Gary Johnson or Jill Stein, the two minor-party candidates currently making longshot bids for the White House, will not be seeing numbers like Perot’s. Johnson, the Libertarian-party candidate, is currently averaging 7 percent support in national polls; Stein, of the Green party, is at 3 percent. That is in part a function of the candidates themselves. Johnson, the former (Republican) governor of New Mexico and the 2012 Libertarian candidate, is not running a campaign as much as whimpering to voters to “Be Libertarian with Me” (which, as slogans go, is not exactly “Morning in America”), while Stein, a physician, has spent the last week trying to explain what she meant when she said people have “real questions” about the safety of vaccines. …

… Most Republicans cannot stomach the idea of a Clinton presidency. Most Democrats cannot stomach the idea of a President Trump. Either would be “the end of America as we know it.” They have separately agreed on the same course of action: Defeat the other guy, at any cost.

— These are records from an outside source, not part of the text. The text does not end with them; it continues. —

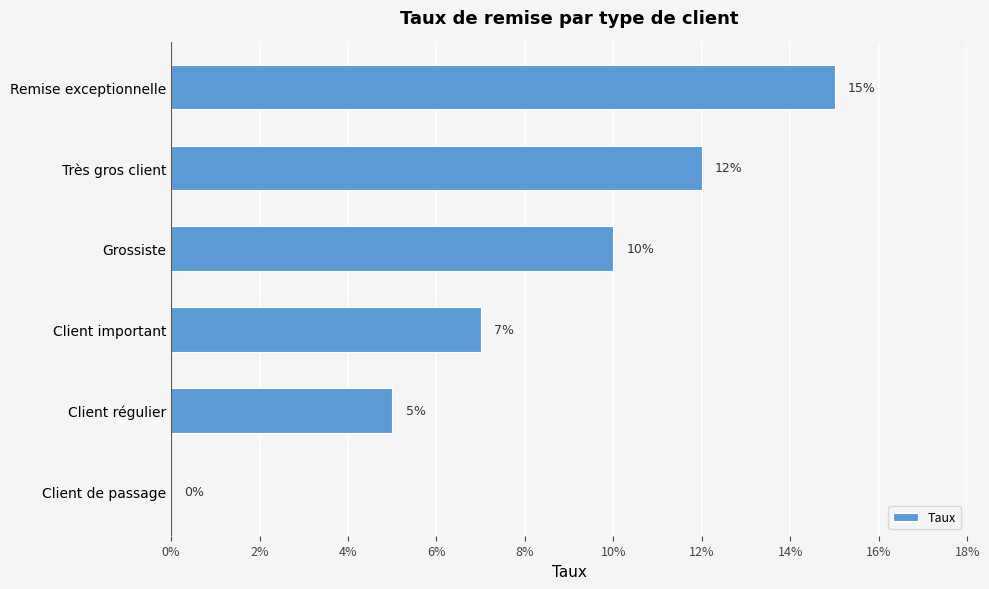

How many series are shown in this chart?

1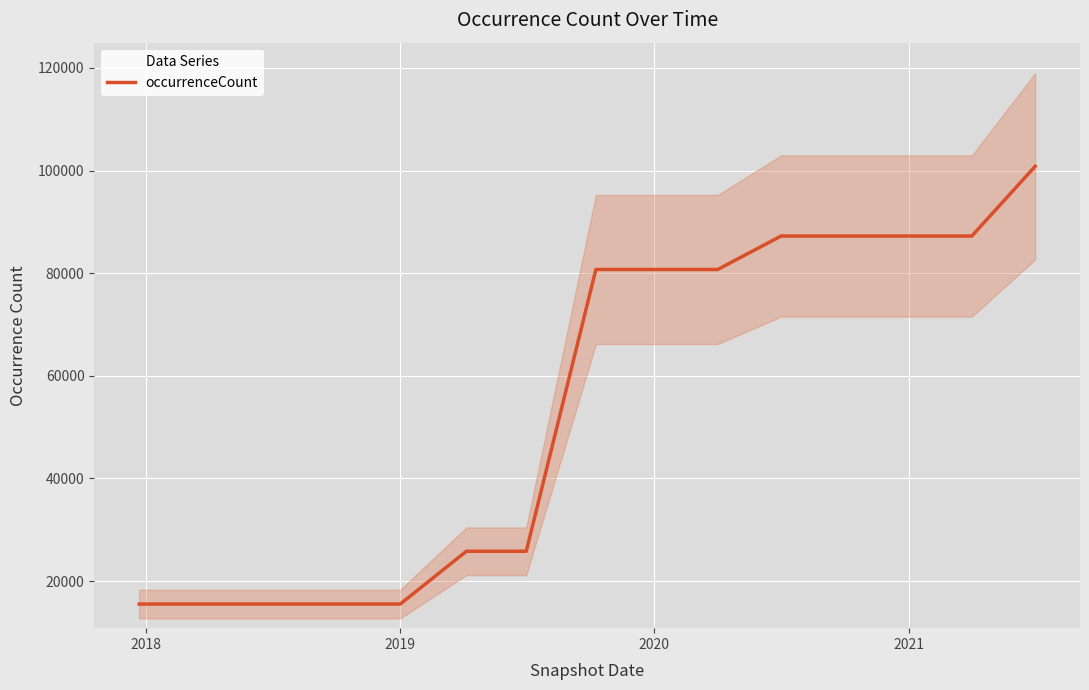

What is the maximum value shown in the chart?

100832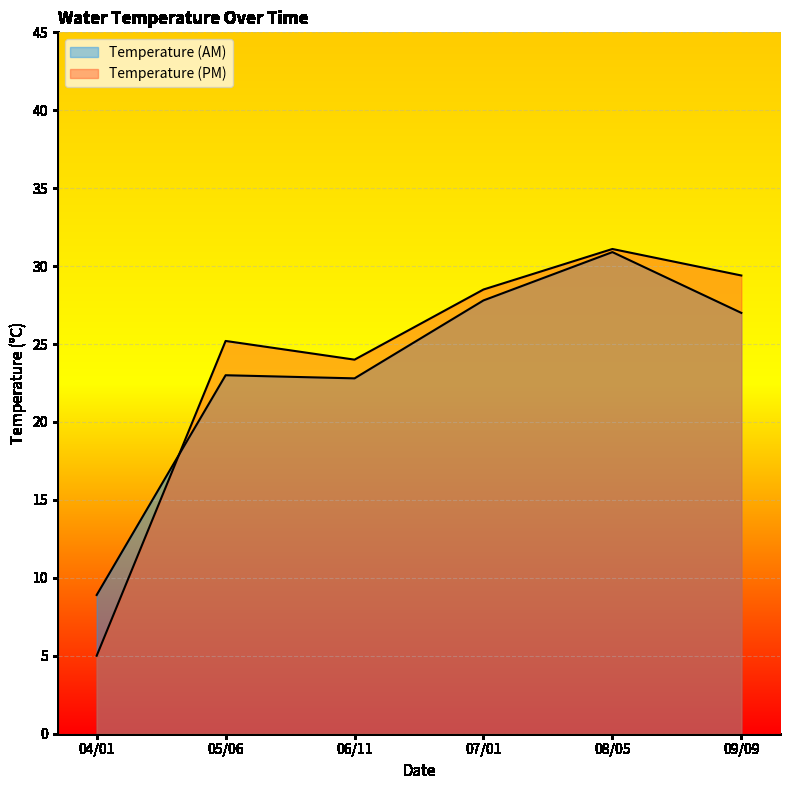

What is the value of the Temperature (AM) point at the 2nd from the left?

23.0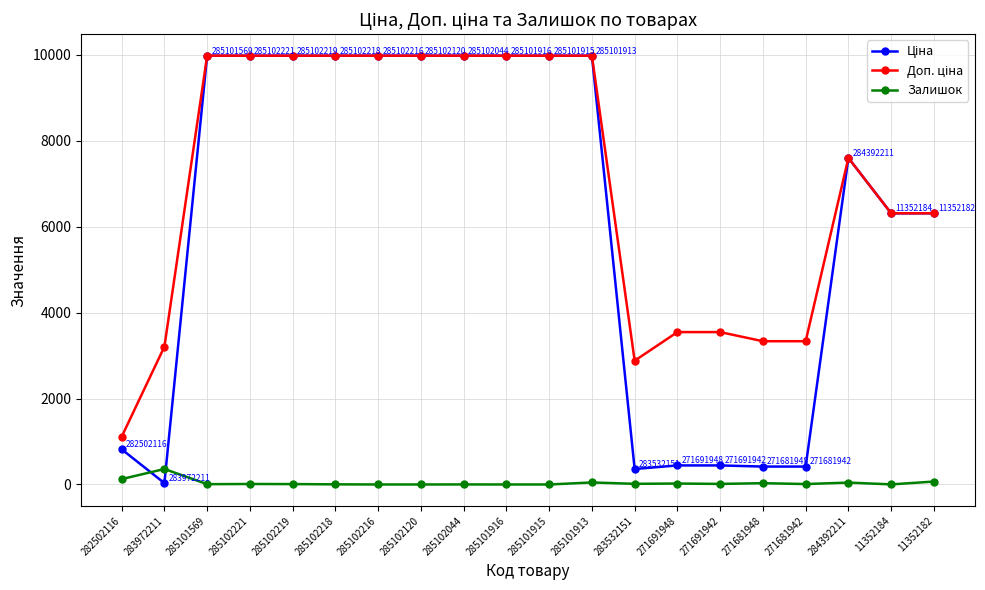

What is the greatest value displayed?

9975.0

This explains, at least in part, why the party apparatuses failed so spectacularly, effectively rubber-stamping two candidates manifestly unfit for office. This was especially egregious in the GOP, where there were a dozen qualified, conscientious, conservative candidates to whom the party could have turned. But despite polling showing that Trump would be the worst candidate to face Hillary head-to-head, party higher-ups rallied to him as the primaries drew to a close, systematically working to undermine any attempts to challenge his nomination. They apparently made their own calculations that failing to do so would seal the party’s fate in November. Likewise, the DNC quashed the enormous dissatisfaction within its own ranks by touting the need, the all-important need, to defeat Donald Trump.